Se Ottantanove alterna passaggi canonici a ritrovamenti sorprendenti dai più impensabili “archivi” nel senso ampio del termine, a questa seconda categoria appartiene senza dubbio la telefonata di una vecchina di Sarzana che fece un appello a Radio Maria per organizzare “una campagna denigratoria per la rivoluzione francese, per i Garibaldi, per Napoleone”. Lo stesso tenore ha una pagina del sito ultratradizionalista vaticanocattolico.com che, ostinandosi a italianizzare tutti i nomi dei grandi rivoluzionari a cominciare da un improbabile Gian Paolo Marat, identifica nella Rivoluzione Francese l’inizio della “grande apostasia finale”. Sotto un aspetto però questi ultratradizionalisti ci vedono giusto. “I rivoluzionari più diabolici incominciarono ad adorare il suo cuore. O Cuore di Gesù, O sacro cuore di Marat! Il suo cuore fu preso e appeso al soffitto di uno dei loro ritrovi speciali. Gli idolatri usavano riunirsi sotto il suo cuore…”.
Senza saperlo, vaticanocattolico.com si trova a concordare con uno dei più recenti saggi del grande storico nostrano Carlo Ginzburg, contenuto in Paura reverenza e terrore e dedicato ad analizzare proprio l’iconografia di ascendenza cristiana che sta alla base di quadri come Marat all’ultimo respiro di David. “Questa invasione della sfera del sacro” è, secondo Ginzburg, “l’altra faccia della secolarizzazione”: nonostante le apparenze oppositorie, costantemente “il potere secolare si appropria, quando può, dell’aura della religione”. Dal cristianesimo il processo di secolarizzazione avviato dall’Illuminismo avrebbe ripreso la capacità di appropriarsi mimeticamente delle strutture e dei simbolismi delle grandi religioni del passato. Proprio per questo la Rivoluzione calcava tanto l’accento sull’aspetto comunitario, preferiva la festa al teatro – preferiva riaffermare ancor più forte un Noi, anche quando il destino della nazione era nei fatti nelle mani di uno sparuto gruppo di leader non per forza d’accordo tra loro. Questo elemento comunitario è proprio quello che la secolarizzazione scorderà quando, all’avvento dell’era digitale e a pochi passi dal crollo dei regimi nell’Est, nei paesi dell’area capitalista venne data un’ulteriore stretta a favore di un mito individualista.

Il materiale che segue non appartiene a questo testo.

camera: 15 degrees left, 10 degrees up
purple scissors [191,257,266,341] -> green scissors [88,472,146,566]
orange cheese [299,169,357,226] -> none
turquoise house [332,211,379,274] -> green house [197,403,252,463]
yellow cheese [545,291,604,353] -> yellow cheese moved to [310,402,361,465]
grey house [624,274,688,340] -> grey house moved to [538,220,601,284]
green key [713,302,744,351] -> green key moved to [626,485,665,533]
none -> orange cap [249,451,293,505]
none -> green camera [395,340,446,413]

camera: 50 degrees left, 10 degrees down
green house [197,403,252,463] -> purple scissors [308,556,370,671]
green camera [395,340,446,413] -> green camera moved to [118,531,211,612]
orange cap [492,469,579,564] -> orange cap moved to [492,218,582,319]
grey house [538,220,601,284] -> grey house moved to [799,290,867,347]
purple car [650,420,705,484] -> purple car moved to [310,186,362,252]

“La società non esiste: esistono individui. Lo ha detto Margaret Thatcher nel 1987. Margarettaccia, come la chiamavano i miei nonni”. Con l’approdo al liberalismo, Ottantanove si avvia al termine del suo percorso riflessivo e generazionale, instradandoci, per così dire, all’altroieri dell’oggi. “Io credo in me stessa. Forse non credo neanche in me stessa. E comunque è difficile credere in un noi”. Se per la gioia di Popper il riformismo è la nuova rivoluzione, è del tutto sterile chiedere, come uno dei tre provocatoriamente fa, “scendiamo in piazza domani?”. La risposta, altrettanto caustica, è “scendiamo in piazza a vedere quelli che scendono in piazza”.

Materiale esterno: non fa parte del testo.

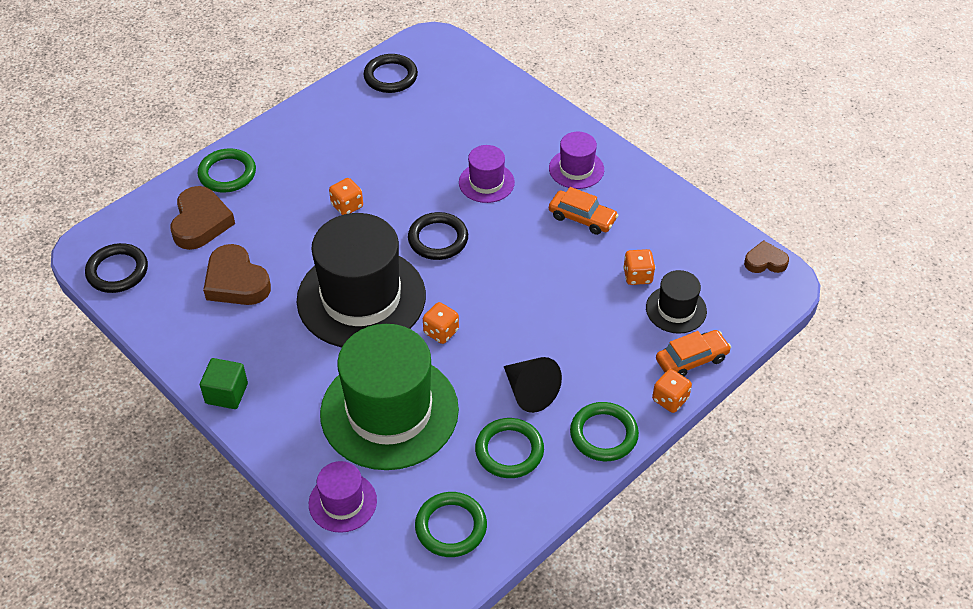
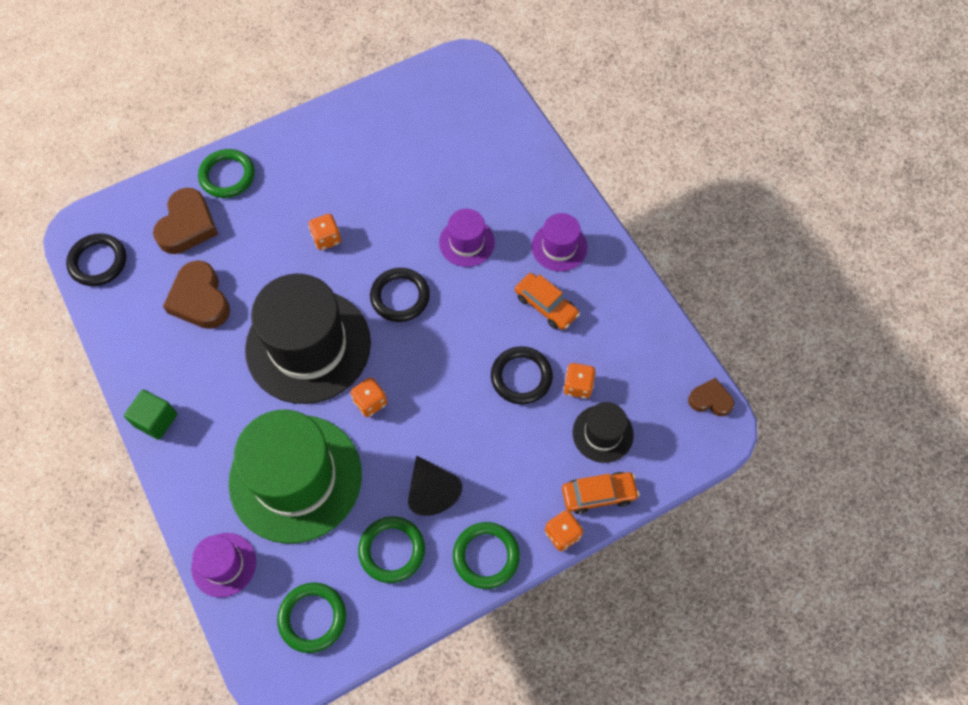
camera: 15 degrees right, 15 degrees up
black ring [364,54,418,93] -> black ring moved to [491,346,553,405]

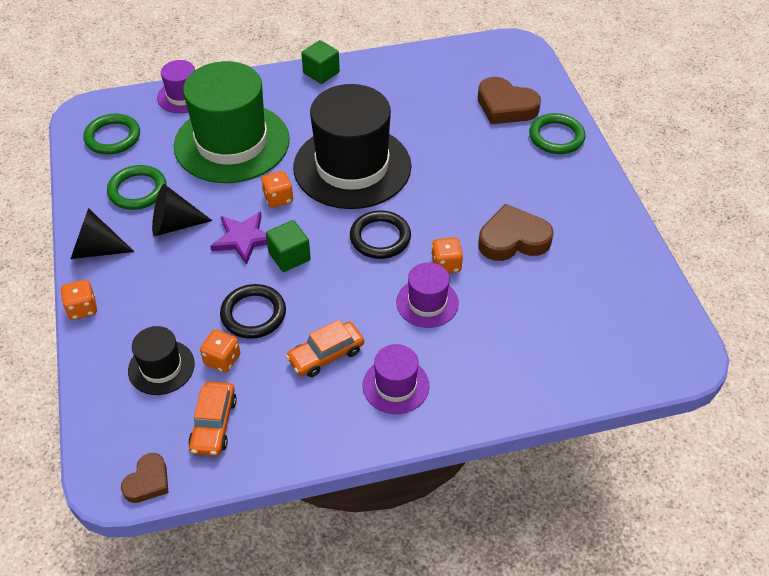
camera: 105 degrees right, 15 degrees down
black ring [66,233,126,286] -> none
brown heart [163,260,230,329] -> brown heart moved to [478,204,554,261]
orange dice [309,214,341,250] -> orange dice moved to [431,237,463,273]
green ring [453,522,520,589] -> black cone [71,208,135,259]
orange car [562,472,639,514] -> orange car moved to [188,382,237,456]
none -> purple star [210,211,267,265]
none -> green cube [266,220,311,272]

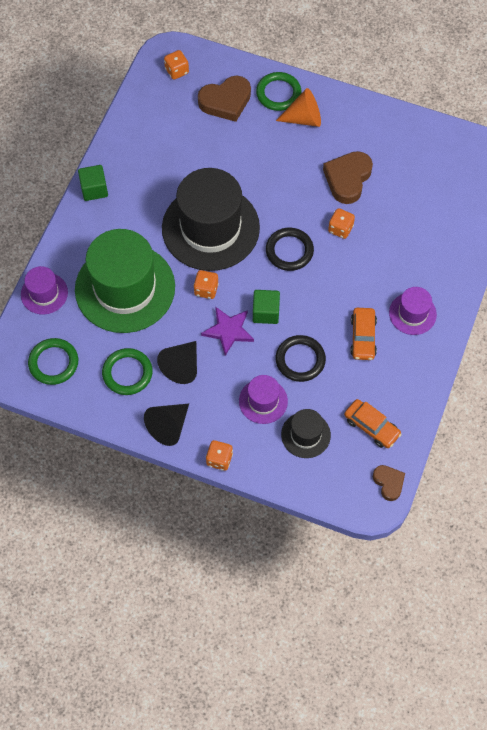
camera: 55 degrees left, 15 degrees up
orange dice [200,329,240,373] -> orange dice moved to [164,50,189,80]
purple hat [396,263,459,328] -> purple hat moved to [239,375,288,424]
none -> orange cone [276,88,321,127]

Frammentario ma analitico: sono questi i due aggettivi che lo spettacolo ha il pregio di accostare. Nella convinzione, forse inattuale e certo poco condivisa, che una drammaturgia può prescindere dalla narrazione ed essere profonda trattazione, che il teatro può essere luogo di pensiero, più che di esibizione.